Ces changements effectués sous l’effet de la colère et d’une passion incontrôlée n’ont jamais été assez mûris et planifiés.
On se contente de limoger l’entraîneur, de dissoudre la fédération et de constituer un comité provisoire. En vain. La thérapie de choc ne guérit pas le mal, elle atténue la crise en attendant que le traitement à longue durée fasse son effet. Les grandes sections du monde sont passées par cette phase critique et ont pu la dépasser grâce à un travail de longue haleine. À côté de nous l’exemple du Sénégal est assez édifiant quand on sait que le football de ce pays a connu une longue traversée du désert. Ses responsables ont fermé toutes les portes et cadenassé toutes les fenêtres pour effectuer une mise à niveau radicale. Qu’importe le temps que cette opération a nécessité, l’essentiel est que le Sénégal a aujourd’hui une grande équipe. Aussi, la meilleure façon de servir notre football dans cette phase délicate est de dépassionner le débat et de réfléchir avant de prendre des décisions hâtives. Fixer les objectifs c’est reconstituer une équipe nationale à partir de l’équipe olympique et des autres catégories de jeunes.

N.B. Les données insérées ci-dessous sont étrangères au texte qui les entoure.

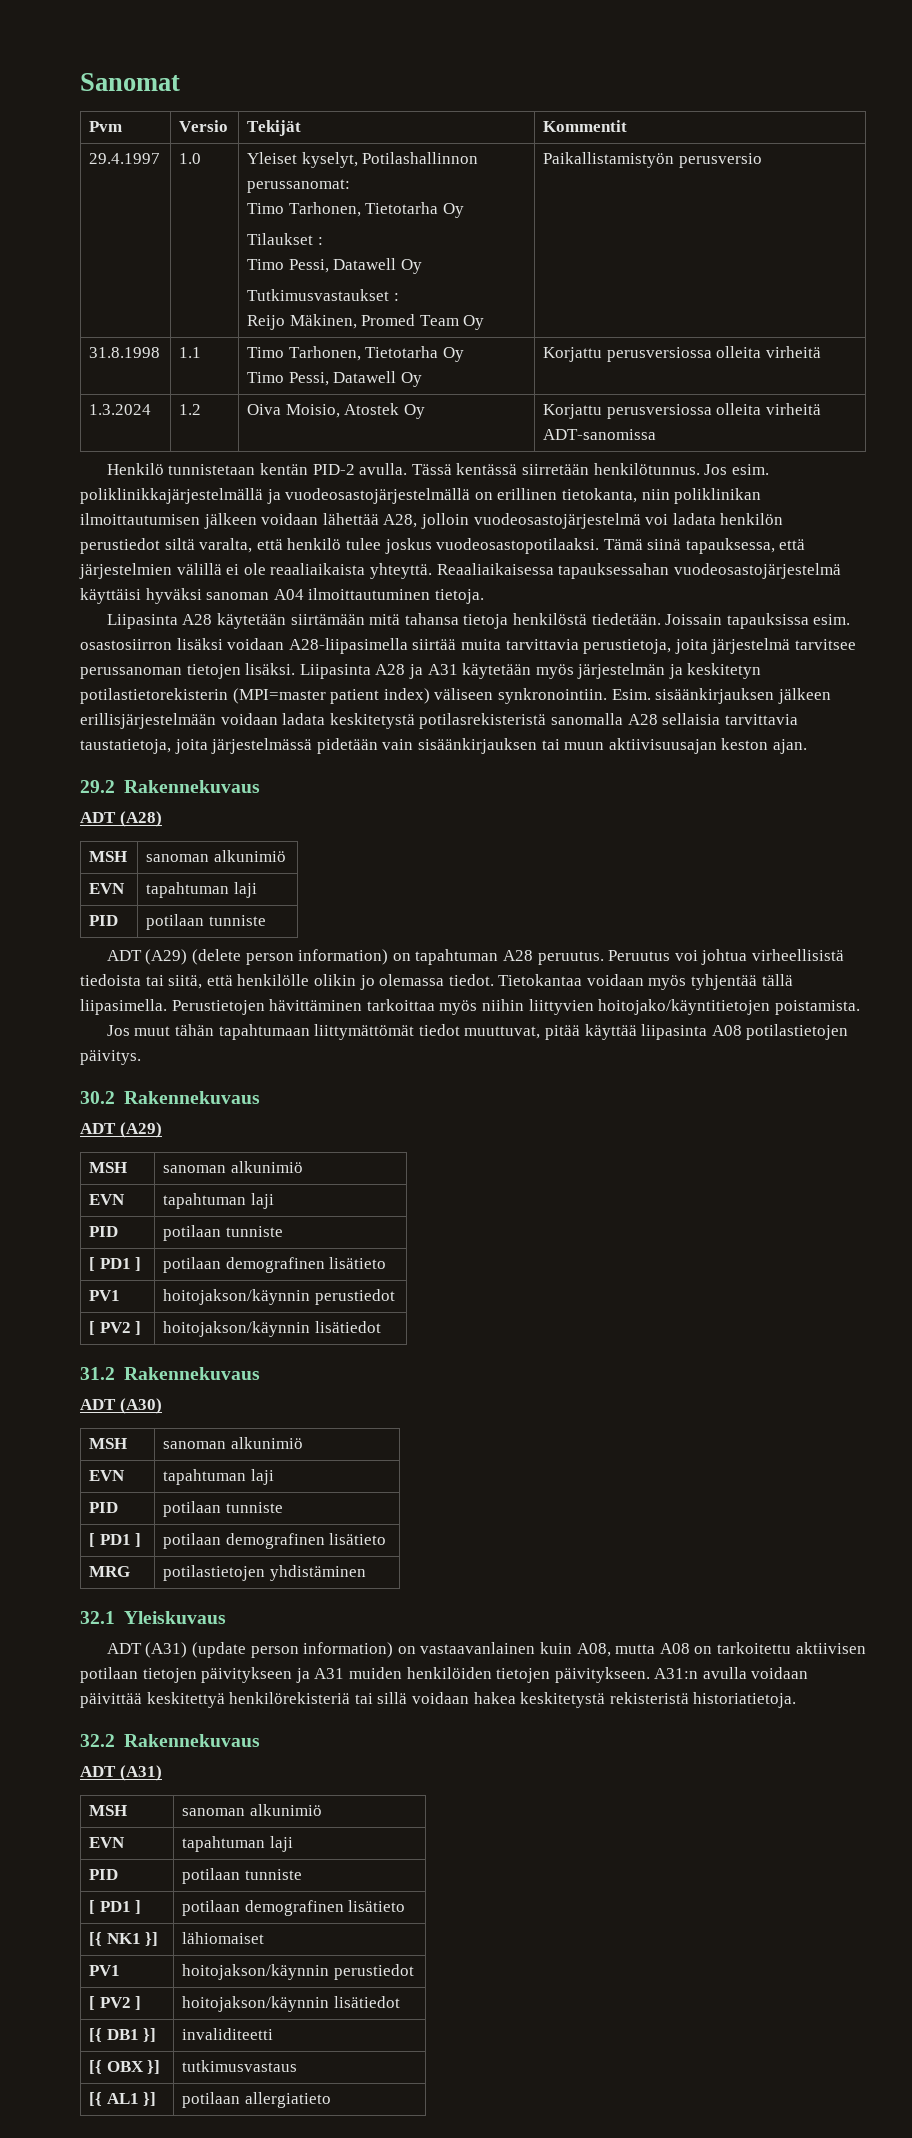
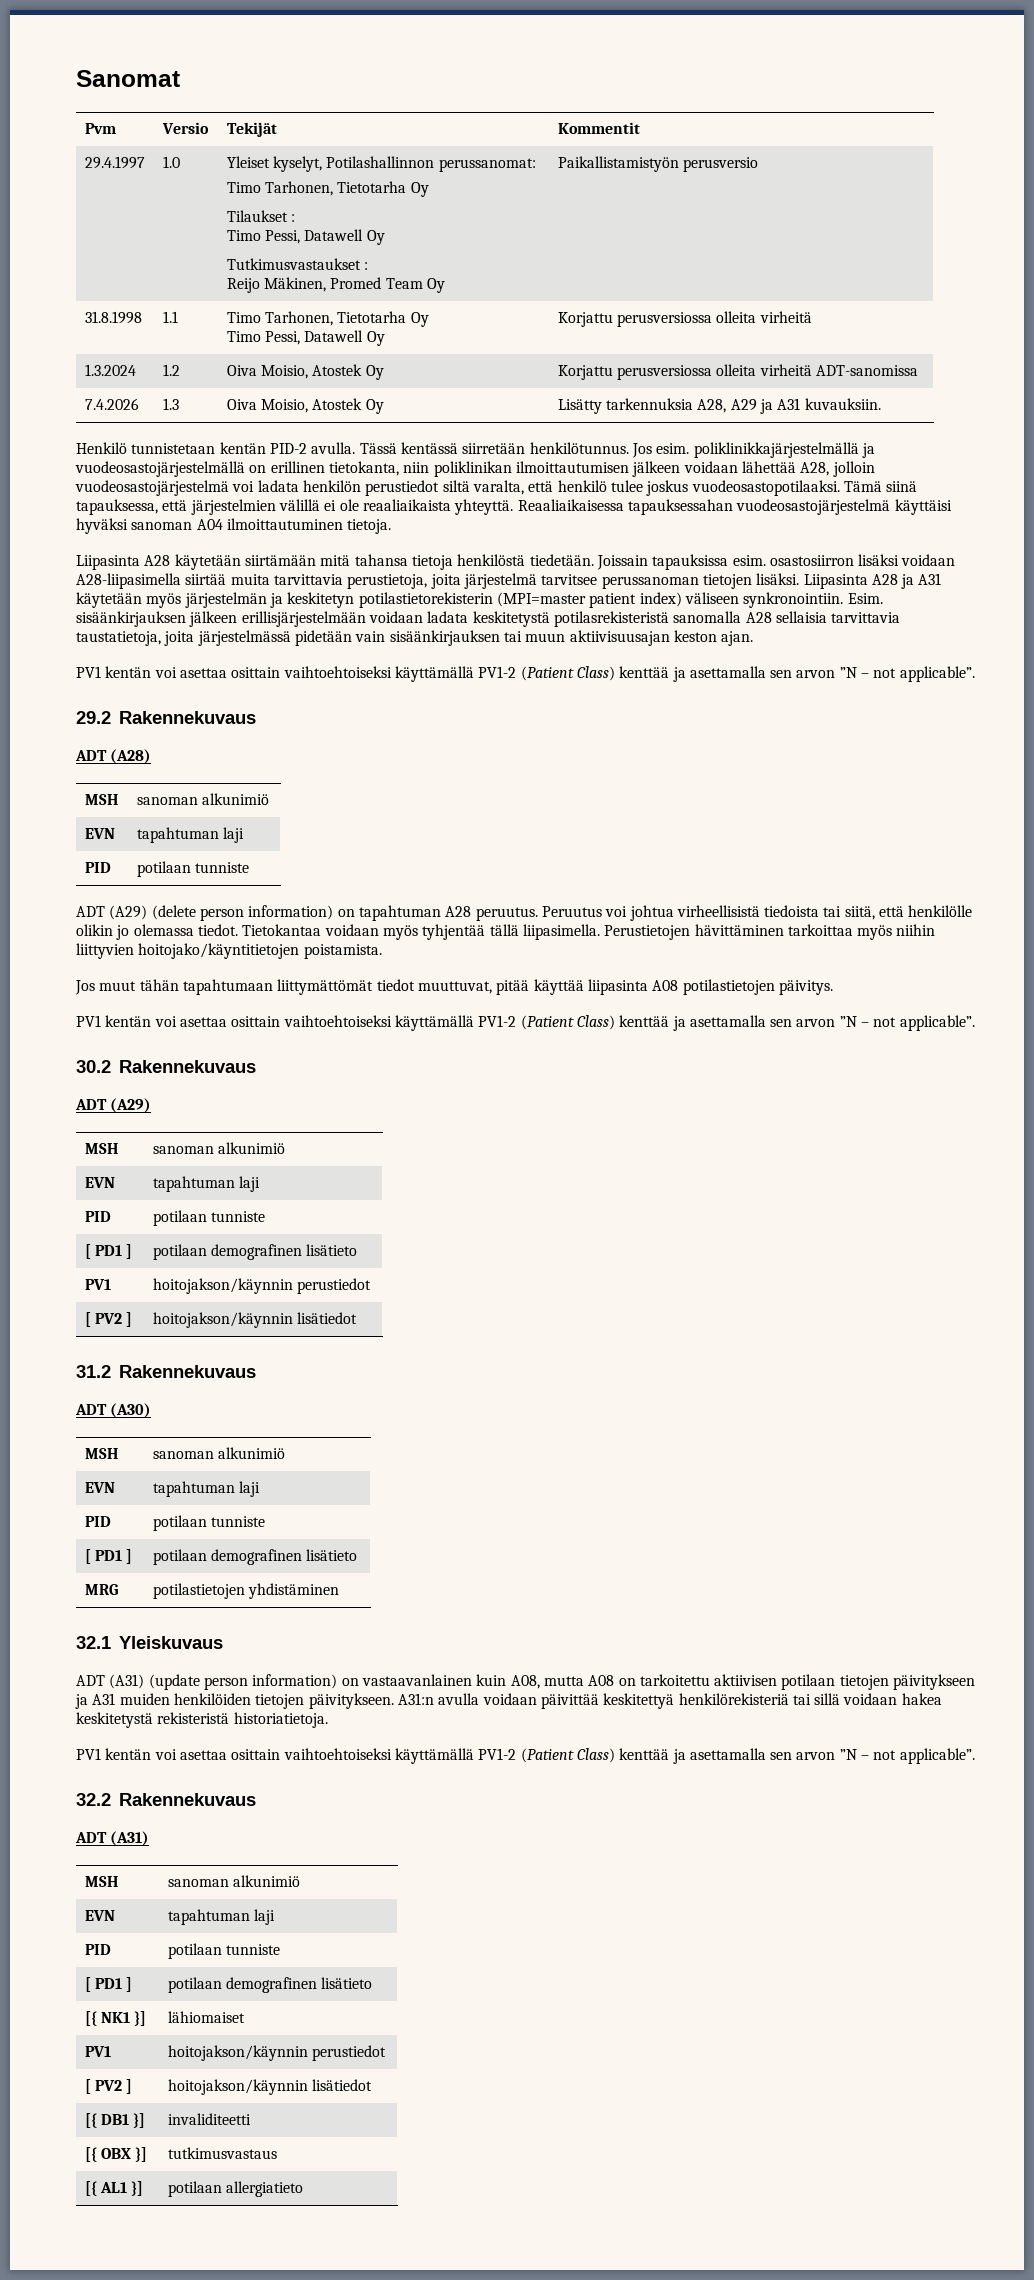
(657, 434) none -> [84,398,139,410] [162,398,179,410] [226,398,384,414] [557,398,881,414] // 7.4.2026 | 1.3 | Oiva Moisio, Atostek Oy | Lisätty tarkennuksia A28, A29 ja A31 kuvauksiin.
(807, 746) none -> [76,666,975,682] // PV1 kentän voi asettaa osittain vaihtoehtoiseksi käyttämällä PV1-2 (Patient Class) kenttää ja asettamalla sen arvon ”N – not applicable”.
(141, 1057) none -> [76,1015,975,1031] // PV1 kentän voi asettaa osittain vaihtoehtoiseksi käyttämällä PV1-2 (Patient Class) kenttää ja asettamalla sen arvon ”N – not applicable”.
(797, 1700) none -> [76,1748,975,1764] // PV1 kentän voi asettaa osittain vaihtoehtoiseksi käyttämällä PV1-2 (Patient Class) kenttää ja asettamalla sen arvon ”N – not applicable”.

L’instauration du professionnalisme étant en principe acquise pour 2003, il faut imaginer cette mise à niveau dans la perspective des prochaines échéances. Et la première qui s’annonce est celle de la coupe d’Afrique des Nations de 2004 suivie de la coupe du monde 2006.
C’est à partir de maintenant qu’il faut commencer à préparer la nouvelle équipe nationale pour ces compétitions. L’objectif final étant que notre football soit plus compétitif pour que ses résultats puissent appuyer le dossier de candidature de notre pays à la coupe du monde 2010. Ce rêve ne peut être concrétisé que par une vision plus réaliste de notre football. Cet édifice ne peut être construit nécessairement sur des têtes qui tombent mais sur des nouvelles têtes qui poussent.